100 years of the Porsche 911
01/19/2023
Round birthdays are always a reason to celebrate. It's just a shame when three different parties are thrown for the same birthday boy or girl. After all, he can only go to one. Applied to automobiles, this means that if an epoch-making classic car completes the next decade, it will almost certainly grace the front pages of the next issue of all classic car magazines, large and small. Unfortunately, it's not good for business if your own magazine advertises and features the same things as the competition. After all, you want to stand out - ideally as positively as possible - from the other cheese magazines. After all, who likes to buy duplicates?
So you celebrate your birthday and publish the anniversary story one issue earlier. Of course, you could just as easily go in the other direction. But then you'd be standing (or rather lying) in the newsstand display like that Al Bundy type of husband who once again missed his wife's birthday and was only reminded of it at the breakfast table by the congratulatory calls from her girlfriends. As the radiance of the anniversary diminishes with each successive cover story on the subject, it's imperative to get ahead of the others. In short: if you're not first, you're last!
It's just a shame if your competitors have the same idea the following year and bring forward the anniversary of the next big car celebrity by two months. Then you have to counter with a three-month lead time the following year.

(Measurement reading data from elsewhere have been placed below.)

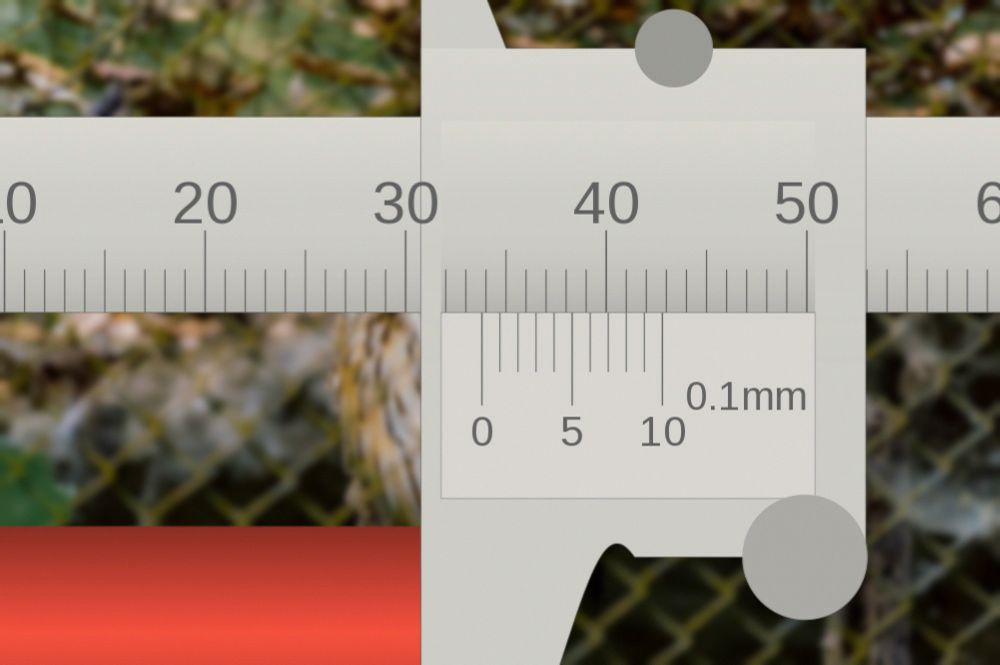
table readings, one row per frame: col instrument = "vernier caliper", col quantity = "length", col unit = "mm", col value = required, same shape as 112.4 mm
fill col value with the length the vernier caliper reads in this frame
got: 33.8 mm
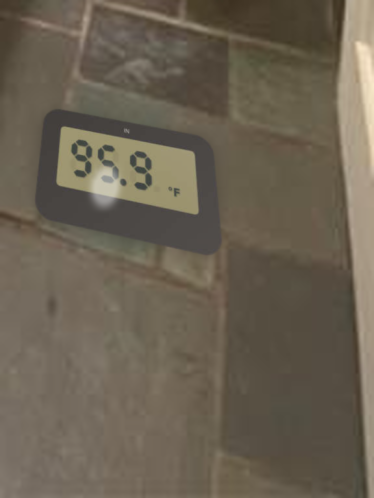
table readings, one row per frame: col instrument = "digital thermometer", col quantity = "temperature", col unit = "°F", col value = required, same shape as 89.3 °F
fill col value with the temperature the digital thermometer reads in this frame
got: 95.9 °F
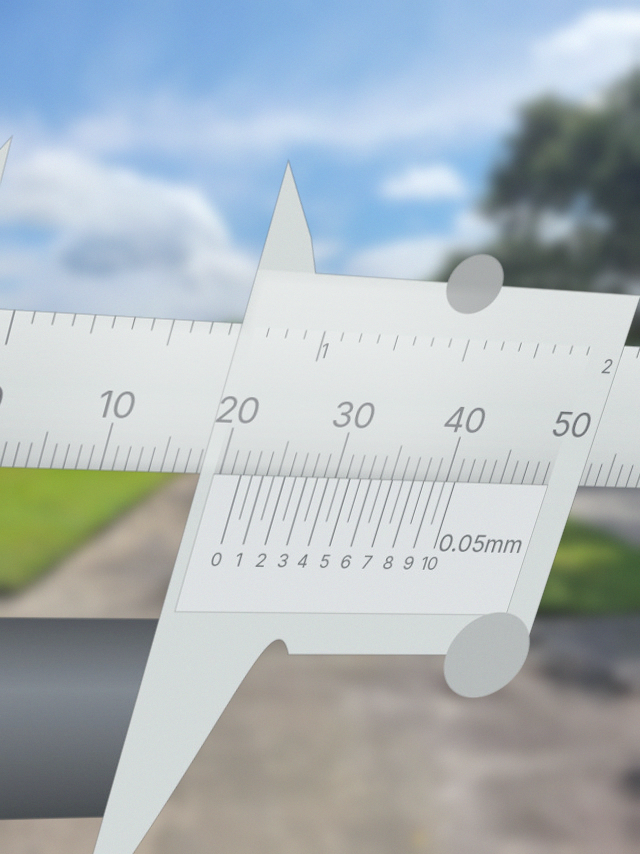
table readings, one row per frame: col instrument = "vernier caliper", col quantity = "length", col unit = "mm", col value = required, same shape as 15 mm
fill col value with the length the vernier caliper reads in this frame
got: 21.8 mm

Until finally, at the beginning of December 2022, you congratulate a car on its sixtieth birthday that was only presented in September 1963 and built from September 1964 and, on top of that, only received its final name in November 1964 - nine months to almost two years too early, depending on the definition of a car's "birthday". But, as we all know, you are as old as you feel. And "59 ¼ years of the Porsche 911" also reads a bit bumpy.
The question I keep asking myself: Why do you even need an anniversary to think a car is great? From my own experience, I can say that a Triumph TR4 A was great when it was 37 years old, great when it was 50 years old and is still great now that it is just over 58 years old. And convinced Porsche 911 owners are certainly no different. It doesn't need to be reduced to its age. Nevertheless, we here at Zwischengas naturally don't want to ignore the really big anniversaries. Even as the largest German-language online magazine for historic automobiles, we cannot completely escape the pressure of competition. With this in mind: all the best for the next 100!